** Document **
--- --- ---

First of all, define the characteristic of a ring $R$ to be the
smallest integer $n$ such that for all $\alpha \in R$, $n \cdot \alpha
= 0$ (if such an $n$ exists). For a field $F$, the characteristic is
equivalently\footnote{Let $m$ be the
smallest integer such that $m\cdot 1=0$. Then, since $n\cdot 1 = 0$,
$n\geq m$. Conversely, for any $\alpha \in F$, $m \cdot \alpha = (m\cdot
1)\alpha = 0$ and, so, $m\geq n$. Therefore, $n=m$.} the smallest
integer $n$ such that $n\cdot 1 =0$. Now suppose $n$ is not prime.
Let $n = pq$ with $p\leq q < n$. Then, $p\cdot 1 \neq 0$ and $q \cdot
1 \neq 0$ but $(p\cdot 1)(q \cdot 1) = (pq)\cdot 1 = 0$, contradicting
the fact that $F$ is an integral domain. So, the characteristic of
$F$ is always a prime.

--- --- ---

** Aim A **
What does the proof conclude the characteristic of a field always is?
** Aim B **
Return the proof's text from "Let $n = pq$" to "always a prime.".
** Aim C **
Which single-letter symbols does the proof use as variables?

** Record list **
--- --- ---

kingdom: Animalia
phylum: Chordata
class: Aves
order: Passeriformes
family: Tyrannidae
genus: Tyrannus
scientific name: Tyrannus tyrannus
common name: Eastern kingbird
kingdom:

--- --- ---

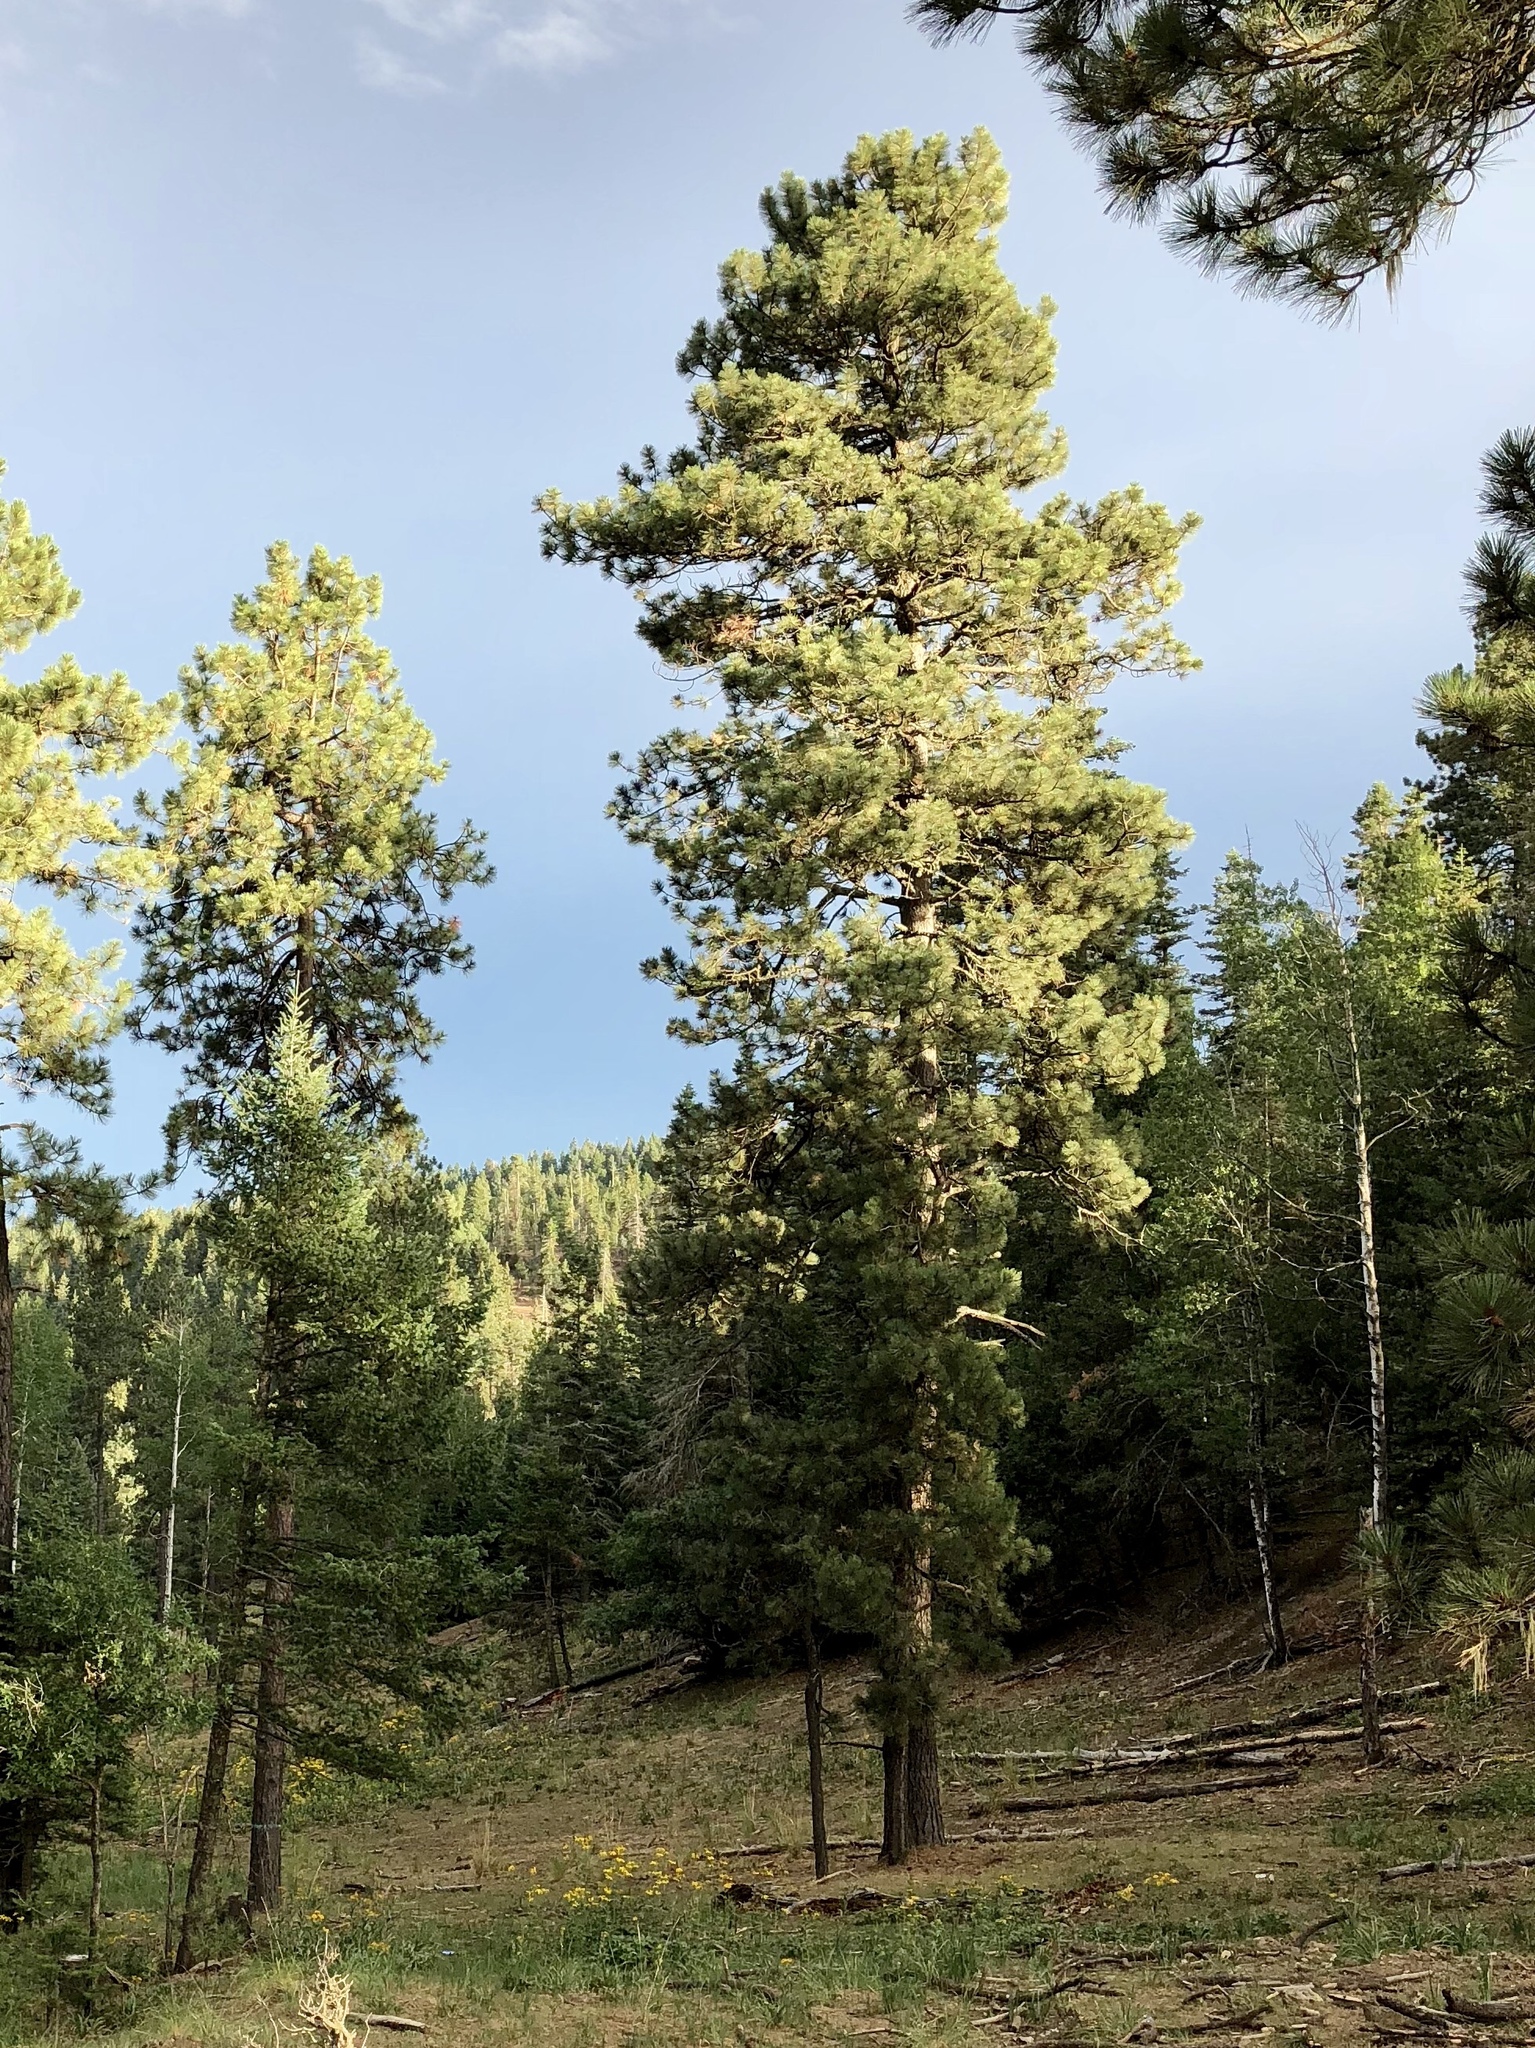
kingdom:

--- --- ---

** Output A **
A prime.

** Output B **
Let $n = pq$ with $p\leq q < n$. Then, $p\cdot 1 \neq 0$ and $q \cdot
1 \neq 0$ but $(p\cdot 1)(q \cdot 1) = (pq)\cdot 1 = 0$, contradicting
the fact that $F$ is an integral domain. So, the characteristic of
$F$ is always a prime.

** Output C **
R, n, α, F, m, p, q